Hardware project source files
--- --- ---
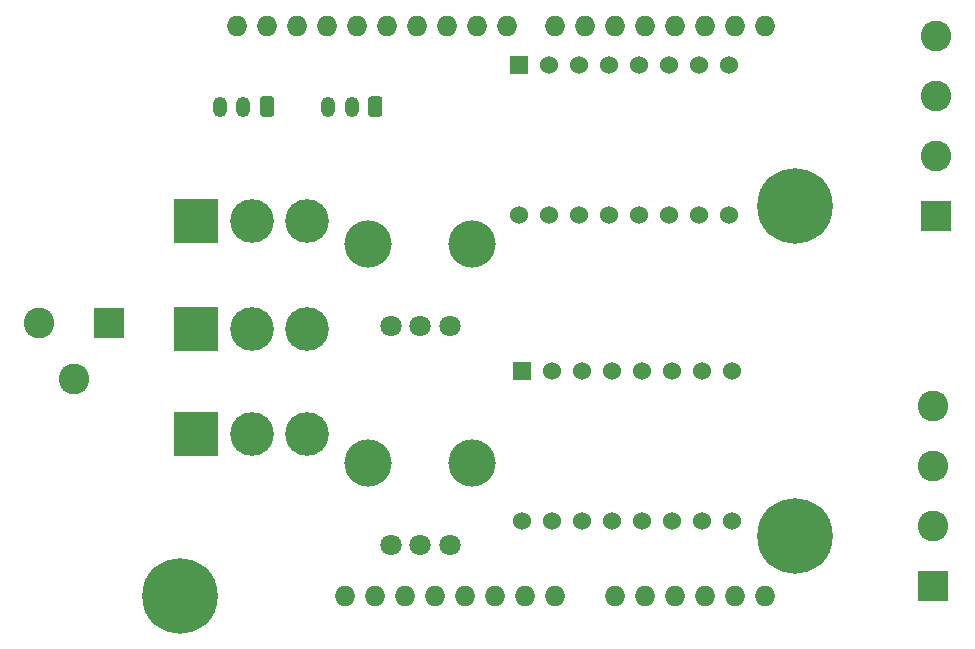
<source format=gbs>
G04 #@! TF.GenerationSoftware,KiCad,Pcbnew,5.1.9-73d0e3b20d~88~ubuntu18.04.1*
G04 #@! TF.CreationDate,2021-02-15T13:27:50-05:00*
G04 #@! TF.ProjectId,driver,64726976-6572-42e6-9b69-6361645f7063,v1.0.0*
G04 #@! TF.SameCoordinates,Original*
G04 #@! TF.FileFunction,Soldermask,Bot*
G04 #@! TF.FilePolarity,Negative*
%FSLAX46Y46*%
G04 Gerber Fmt 4.6, Leading zero omitted, Abs format (unit mm)*
G04 Created by KiCad (PCBNEW 5.1.9-73d0e3b20d~88~ubuntu18.04.1) date 2021-02-15 13:27:50*
%MOMM*%
%LPD*%
G01*
G04 APERTURE LIST*
%ADD10O,1.727200X1.727200*%
%ADD11C,3.200000*%
%ADD12R,1.524000X1.524000*%
%ADD13C,1.524000*%
%ADD14C,0.800000*%
%ADD15C,6.400000*%
%ADD16C,2.600000*%
%ADD17R,2.600000X2.600000*%
%ADD18O,1.200000X1.750000*%
%ADD19C,1.800000*%
%ADD20C,4.000000*%
%ADD21C,3.700000*%
%ADD22R,3.700000X3.700000*%
G04 APERTURE END LIST*
D10*
X171525000Y-125170000D03*
X168985000Y-125170000D03*
X166445000Y-125170000D03*
X163905000Y-125170000D03*
X161365000Y-125170000D03*
X135965000Y-125170000D03*
X142061000Y-76910000D03*
X139521000Y-76910000D03*
X136981000Y-76910000D03*
X131901000Y-76910000D03*
X129361000Y-76910000D03*
X126821000Y-76910000D03*
D11*
X121995000Y-125170000D03*
X174065000Y-92150000D03*
X174065000Y-120090000D03*
D10*
X144601000Y-76910000D03*
X147141000Y-76910000D03*
X149681000Y-76910000D03*
X134441000Y-76910000D03*
X153745000Y-76910000D03*
X156285000Y-76910000D03*
X158825000Y-76910000D03*
X161365000Y-76910000D03*
X163905000Y-76910000D03*
X166445000Y-76910000D03*
X168985000Y-76910000D03*
X171525000Y-76910000D03*
X138505000Y-125170000D03*
X141045000Y-125170000D03*
X143585000Y-125170000D03*
X146125000Y-125170000D03*
X148665000Y-125170000D03*
X151205000Y-125170000D03*
X153745000Y-125170000D03*
X158825000Y-125170000D03*
D12*
X150876000Y-106172000D03*
D13*
X153416000Y-106172000D03*
X155956000Y-106172000D03*
X158496000Y-106172000D03*
X161036000Y-106172000D03*
X163576000Y-106172000D03*
X166116000Y-106172000D03*
X168656000Y-106172000D03*
X168656000Y-118872000D03*
X166116000Y-118872000D03*
X163576000Y-118872000D03*
X161036000Y-118872000D03*
X158496000Y-118872000D03*
X155956000Y-118872000D03*
X153416000Y-118872000D03*
X150876000Y-118872000D03*
X150622000Y-92964000D03*
X153162000Y-92964000D03*
X155702000Y-92964000D03*
X158242000Y-92964000D03*
X160782000Y-92964000D03*
X163322000Y-92964000D03*
X165862000Y-92964000D03*
X168402000Y-92964000D03*
X168402000Y-80264000D03*
X165862000Y-80264000D03*
X163322000Y-80264000D03*
X160782000Y-80264000D03*
X158242000Y-80264000D03*
X155702000Y-80264000D03*
X153162000Y-80264000D03*
D12*
X150622000Y-80264000D03*
D14*
X175762056Y-90452944D03*
X174065000Y-89750000D03*
X172367944Y-90452944D03*
X171665000Y-92150000D03*
X172367944Y-93847056D03*
X174065000Y-94550000D03*
X175762056Y-93847056D03*
X176465000Y-92150000D03*
D15*
X174065000Y-92150000D03*
X121995000Y-125170000D03*
D14*
X124395000Y-125170000D03*
X123692056Y-126867056D03*
X121995000Y-127570000D03*
X120297944Y-126867056D03*
X119595000Y-125170000D03*
X120297944Y-123472944D03*
X121995000Y-122770000D03*
X123692056Y-123472944D03*
X175762056Y-118392944D03*
X174065000Y-117690000D03*
X172367944Y-118392944D03*
X171665000Y-120090000D03*
X172367944Y-121787056D03*
X174065000Y-122490000D03*
X175762056Y-121787056D03*
X176465000Y-120090000D03*
D15*
X174065000Y-120090000D03*
D16*
X185979000Y-77749400D03*
X185979000Y-82829400D03*
X185979000Y-87909400D03*
D17*
X185979000Y-92989400D03*
X185725000Y-124358000D03*
D16*
X185725000Y-119278000D03*
X185725000Y-114198000D03*
X185725000Y-109118000D03*
D18*
X134481000Y-83760400D03*
X136481000Y-83760400D03*
G36*
G01*
X139081000Y-83135399D02*
X139081000Y-84385401D01*
G75*
G02*
X138831001Y-84635400I-249999J0D01*
G01*
X138130999Y-84635400D01*
G75*
G02*
X137881000Y-84385401I0J249999D01*
G01*
X137881000Y-83135399D01*
G75*
G02*
X138130999Y-82885400I249999J0D01*
G01*
X138831001Y-82885400D01*
G75*
G02*
X139081000Y-83135399I0J-249999D01*
G01*
G37*
G36*
G01*
X129925000Y-83135399D02*
X129925000Y-84385401D01*
G75*
G02*
X129675001Y-84635400I-249999J0D01*
G01*
X128974999Y-84635400D01*
G75*
G02*
X128725000Y-84385401I0J249999D01*
G01*
X128725000Y-83135399D01*
G75*
G02*
X128974999Y-82885400I249999J0D01*
G01*
X129675001Y-82885400D01*
G75*
G02*
X129925000Y-83135399I0J-249999D01*
G01*
G37*
X127325000Y-83760400D03*
X125325000Y-83760400D03*
D17*
X115982000Y-102108000D03*
D16*
X109982000Y-102108000D03*
X112982000Y-106808000D03*
D19*
X139780000Y-120904000D03*
X142280000Y-120904000D03*
X144780000Y-120904000D03*
D20*
X137880000Y-113904000D03*
X146680000Y-113904000D03*
X146680000Y-95362000D03*
X137880000Y-95362000D03*
D19*
X144780000Y-102362000D03*
X142280000Y-102362000D03*
X139780000Y-102362000D03*
D21*
X128016000Y-111506000D03*
D22*
X123316000Y-111506000D03*
D21*
X132716000Y-111506000D03*
X132716000Y-102616000D03*
D22*
X123316000Y-102616000D03*
D21*
X128016000Y-102616000D03*
X128016000Y-93472000D03*
D22*
X123316000Y-93472000D03*
D21*
X132716000Y-93472000D03*
M02*

</source>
--- --- ---
What is needed
Exact repetition of each line above is expected; images are to be omitted.

Task answer
<source format=gbs>
G04 #@! TF.GenerationSoftware,KiCad,Pcbnew,5.1.9-73d0e3b20d~88~ubuntu18.04.1*
G04 #@! TF.CreationDate,2021-02-15T13:27:50-05:00*
G04 #@! TF.ProjectId,driver,64726976-6572-42e6-9b69-6361645f7063,v1.0.0*
G04 #@! TF.SameCoordinates,Original*
G04 #@! TF.FileFunction,Soldermask,Bot*
G04 #@! TF.FilePolarity,Negative*
%FSLAX46Y46*%
G04 Gerber Fmt 4.6, Leading zero omitted, Abs format (unit mm)*
G04 Created by KiCad (PCBNEW 5.1.9-73d0e3b20d~88~ubuntu18.04.1) date 2021-02-15 13:27:50*
%MOMM*%
%LPD*%
G01*
G04 APERTURE LIST*
%ADD10O,1.727200X1.727200*%
%ADD11C,3.200000*%
%ADD12R,1.524000X1.524000*%
%ADD13C,1.524000*%
%ADD14C,0.800000*%
%ADD15C,6.400000*%
%ADD16C,2.600000*%
%ADD17R,2.600000X2.600000*%
%ADD18O,1.200000X1.750000*%
%ADD19C,1.800000*%
%ADD20C,4.000000*%
%ADD21C,3.700000*%
%ADD22R,3.700000X3.700000*%
G04 APERTURE END LIST*
D10*
X171525000Y-125170000D03*
X168985000Y-125170000D03*
X166445000Y-125170000D03*
X163905000Y-125170000D03*
X161365000Y-125170000D03*
X135965000Y-125170000D03*
X142061000Y-76910000D03*
X139521000Y-76910000D03*
X136981000Y-76910000D03*
X131901000Y-76910000D03*
X129361000Y-76910000D03*
X126821000Y-76910000D03*
D11*
X121995000Y-125170000D03*
X174065000Y-92150000D03*
X174065000Y-120090000D03*
D10*
X144601000Y-76910000D03*
X147141000Y-76910000D03*
X149681000Y-76910000D03*
X134441000Y-76910000D03*
X153745000Y-76910000D03*
X156285000Y-76910000D03*
X158825000Y-76910000D03*
X161365000Y-76910000D03*
X163905000Y-76910000D03*
X166445000Y-76910000D03*
X168985000Y-76910000D03*
X171525000Y-76910000D03*
X138505000Y-125170000D03*
X141045000Y-125170000D03*
X143585000Y-125170000D03*
X146125000Y-125170000D03*
X148665000Y-125170000D03*
X151205000Y-125170000D03*
X153745000Y-125170000D03*
X158825000Y-125170000D03*
D12*
X150876000Y-106172000D03*
D13*
X153416000Y-106172000D03*
X155956000Y-106172000D03*
X158496000Y-106172000D03*
X161036000Y-106172000D03*
X163576000Y-106172000D03*
X166116000Y-106172000D03*
X168656000Y-106172000D03*
X168656000Y-118872000D03*
X166116000Y-118872000D03*
X163576000Y-118872000D03*
X161036000Y-118872000D03*
X158496000Y-118872000D03*
X155956000Y-118872000D03*
X153416000Y-118872000D03*
X150876000Y-118872000D03*
X150622000Y-92964000D03*
X153162000Y-92964000D03*
X155702000Y-92964000D03*
X158242000Y-92964000D03*
X160782000Y-92964000D03*
X163322000Y-92964000D03*
X165862000Y-92964000D03*
X168402000Y-92964000D03*
X168402000Y-80264000D03*
X165862000Y-80264000D03*
X163322000Y-80264000D03*
X160782000Y-80264000D03*
X158242000Y-80264000D03*
X155702000Y-80264000D03*
X153162000Y-80264000D03*
D12*
X150622000Y-80264000D03*
D14*
X175762056Y-90452944D03*
X174065000Y-89750000D03*
X172367944Y-90452944D03*
X171665000Y-92150000D03*
X172367944Y-93847056D03*
X174065000Y-94550000D03*
X175762056Y-93847056D03*
X176465000Y-92150000D03*
D15*
X174065000Y-92150000D03*
X121995000Y-125170000D03*
D14*
X124395000Y-125170000D03*
X123692056Y-126867056D03*
X121995000Y-127570000D03*
X120297944Y-126867056D03*
X119595000Y-125170000D03*
X120297944Y-123472944D03*
X121995000Y-122770000D03*
X123692056Y-123472944D03*
X175762056Y-118392944D03*
X174065000Y-117690000D03*
X172367944Y-118392944D03*
X171665000Y-120090000D03*
X172367944Y-121787056D03*
X174065000Y-122490000D03*
X175762056Y-121787056D03*
X176465000Y-120090000D03*
D15*
X174065000Y-120090000D03*
D16*
X185979000Y-77749400D03*
X185979000Y-82829400D03*
X185979000Y-87909400D03*
D17*
X185979000Y-92989400D03*
X185725000Y-124358000D03*
D16*
X185725000Y-119278000D03*
X185725000Y-114198000D03*
X185725000Y-109118000D03*
D18*
X134481000Y-83760400D03*
X136481000Y-83760400D03*
G36*
G01*
X139081000Y-83135399D02*
X139081000Y-84385401D01*
G75*
G02*
X138831001Y-84635400I-249999J0D01*
G01*
X138130999Y-84635400D01*
G75*
G02*
X137881000Y-84385401I0J249999D01*
G01*
X137881000Y-83135399D01*
G75*
G02*
X138130999Y-82885400I249999J0D01*
G01*
X138831001Y-82885400D01*
G75*
G02*
X139081000Y-83135399I0J-249999D01*
G01*
G37*
G36*
G01*
X129925000Y-83135399D02*
X129925000Y-84385401D01*
G75*
G02*
X129675001Y-84635400I-249999J0D01*
G01*
X128974999Y-84635400D01*
G75*
G02*
X128725000Y-84385401I0J249999D01*
G01*
X128725000Y-83135399D01*
G75*
G02*
X128974999Y-82885400I249999J0D01*
G01*
X129675001Y-82885400D01*
G75*
G02*
X129925000Y-83135399I0J-249999D01*
G01*
G37*
X127325000Y-83760400D03*
X125325000Y-83760400D03*
D17*
X115982000Y-102108000D03*
D16*
X109982000Y-102108000D03*
X112982000Y-106808000D03*
D19*
X139780000Y-120904000D03*
X142280000Y-120904000D03*
X144780000Y-120904000D03*
D20*
X137880000Y-113904000D03*
X146680000Y-113904000D03*
X146680000Y-95362000D03*
X137880000Y-95362000D03*
D19*
X144780000Y-102362000D03*
X142280000Y-102362000D03*
X139780000Y-102362000D03*
D21*
X128016000Y-111506000D03*
D22*
X123316000Y-111506000D03*
D21*
X132716000Y-111506000D03*
X132716000Y-102616000D03*
D22*
X123316000Y-102616000D03*
D21*
X128016000Y-102616000D03*
X128016000Y-93472000D03*
D22*
X123316000Y-93472000D03*
D21*
X132716000Y-93472000D03*
M02*

</source>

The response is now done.